Senate to vote on ending the gas tax
Keith Laing of The Hill reported on Wednesday that the Senate will hold a vote this week on a proposal that would eliminate most of the gas taxes that are paid by drivers in the United States.

A proposal to begin phasing out the gas tax, which has been dubbed the Transportation Empowerment Act, is being pushed by staunchly conservative lawmakers who advocate major changes to federal infrastructure funding, Laing wrote. The proposal to end the taxes will be voted on as an amendment to a short-term extension of highway funding, which is set to run out in August.

The concept, commonly referred to by transportation observers as “devolution,” calls for lowering the gas tax that currently pays for most federal transportation projects from 18.4 cents per gallon to 3.7 cents in five years. During the same time period, the bill would transfer authority over federal highways and transit programs to states and replace current congressional appropriations with block grants, according to the article.

Senator Mike Lee (R-UT), who is the primary sponsor of the gas tax reduction proposal, said on Tuesday that it would give states more control over transportation funding that they collect via their own fuel levies.

“Under this new system, Americans would no longer have to send significant gas-tax revenue to Washington, where politicians, bureaucrats, and lobbyists take their cut before sending it back with strings attached,” Lee said in a statement. “Instead, states and cities could plan, finance, and build smarter and more affordable projects.”

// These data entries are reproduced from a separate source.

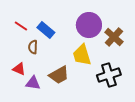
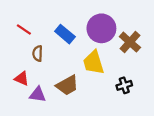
blue rectangle: (46, 30) -> (65, 34), moved
black cross: (109, 75) -> (124, 85), size x0.6

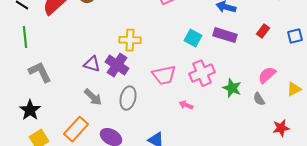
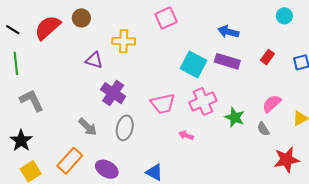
cyan square: (193, 38) -> (193, 64), size x1.4
yellow cross: (130, 40) -> (124, 41), moved
purple triangle: (92, 64) -> (94, 60), moved
red star: (281, 128) -> (286, 160), size x1.4

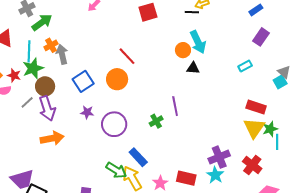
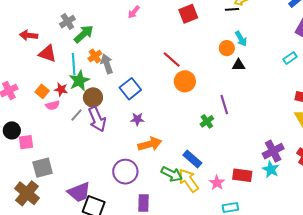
cyan arrow: (198, 42) -> (241, 39), size x0.7
orange circle: (117, 79) -> (185, 81), moved
purple circle: (114, 124) -> (125, 172), moved
orange arrow: (52, 138) -> (150, 144), moved

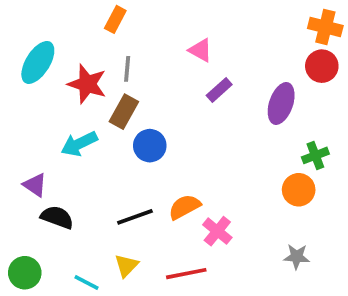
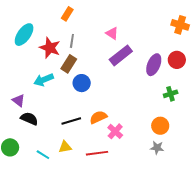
red circle: (322, 66) -> (177, 60), moved
purple rectangle: (219, 90) -> (121, 55), size x1.6
orange circle: (299, 190) -> (160, 126), moved
yellow triangle: (126, 266) -> (65, 147), turned 32

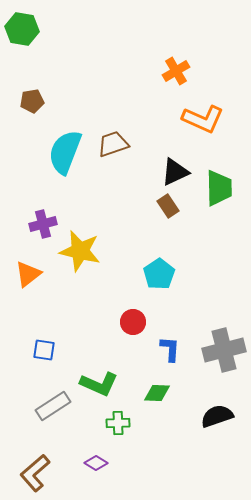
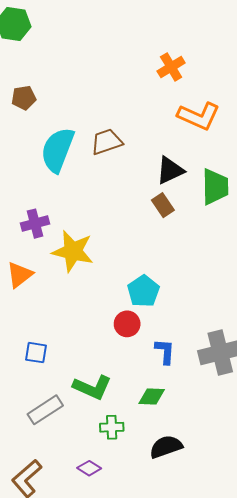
cyan pentagon: (159, 274) -> (143, 291), moved
black semicircle: (217, 416) -> (166, 447), moved

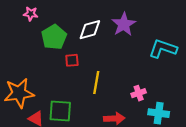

Hatch: Outsourcing tax loophole is ‘total B-S’
The Hill also reported on Wednesday that Senator Orrin Hatch (R-UT), the top Republican on the Senate Finance Committee, said Democrats’ claims that there is a tax loophole for US businesses that ship jobs overseas are false.

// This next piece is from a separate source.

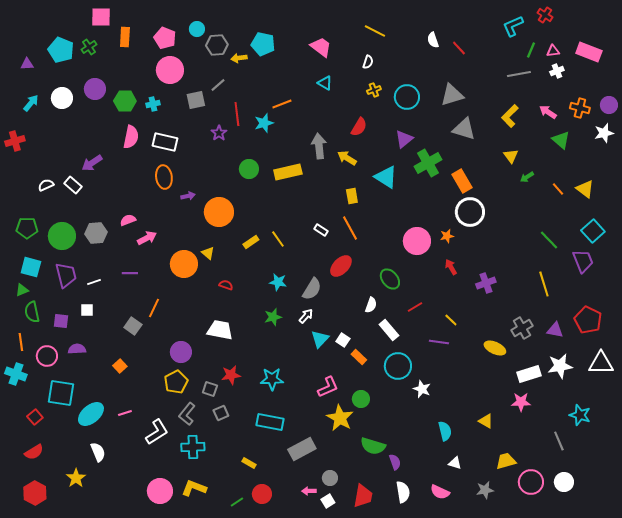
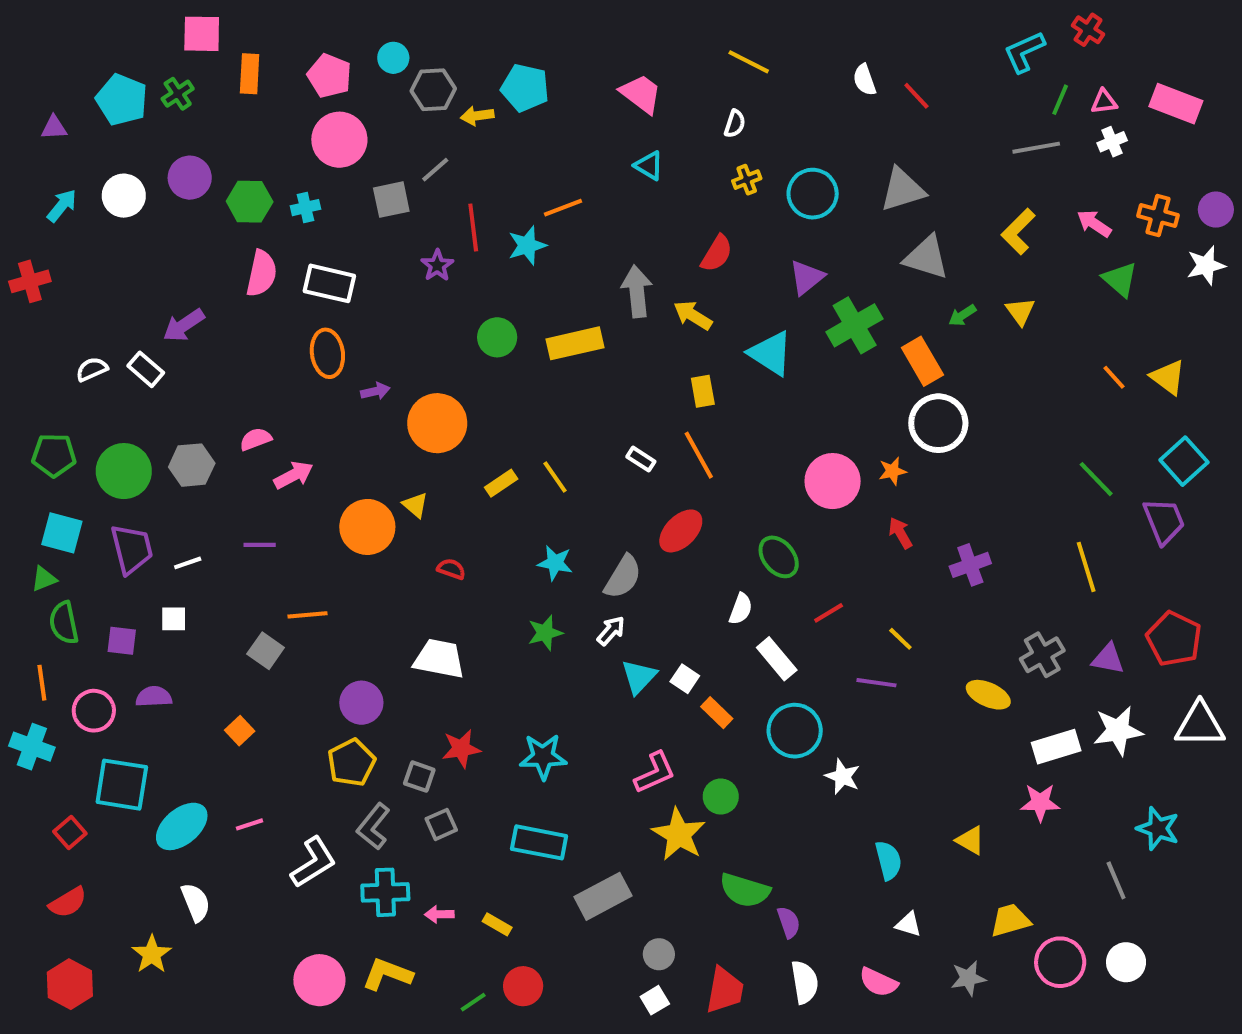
green arrow: (527, 177) -> (962, 315), moved
orange line: (154, 308) -> (307, 615), turned 60
pink arrow: (309, 491) -> (439, 914), moved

“It’s total B-S,” Hatch said on the Senate floor yesterday, according to an article by The Hill’s Ramsey Cox. “It’s amazing to me what people will do for political advantage – it’s shameless.”

Earlier Wednesday, the Senate voted 93-7 to procedurally advance S. 2569, the Bring Jobs Home Act, which would end tax breaks for companies that send jobs overseas. Hatch said supporters of the bill are making false claims because there is no “special treatment” for companies moving outside the United States.

US companies currently can deduct from their corporate taxes some expenses of moving facilities overseas, Cox wrote. But Hatch said the same tax credit is also available for those companies moving from one state to another.

Internet sales tax bill dealt a blow, Wyden cheers
According to an article by Niels Lesniewski of Roll Call, Senate Majority Leader Harry Reid (D-NV) is quietly stepping back from his intention to bundle an Internet tax moratorium with a more contentious proposal to allow states to collect online sales taxes – at least for now.

Reid had said on July 16, “I think it’s fair to say the two are going to be together.” The move, backed by Senate Majority Whip Dick Durbin (D-IL), would have constituted a run around Senate Finance Committee Chairman Ron Wyden (D-OR), who opposes the legislation known as the Marketplace Fairness Act.

But Roll Call’s Alan K. Ota reported that as of Tuesday, the plan had changed. Senior Democratic aides confirmed on Tuesday that Reid planned to move in September on the short-term extension of the soon-to-expire Internet access tax moratorium. “It will extend the Internet Tax Freedom Act until early 2015. We are focusing on what we can get done,” said one aide, according to the article.

Wyden praised the apparent move, saying it “reflects a growing awareness that as written, the two bills contradict each other.”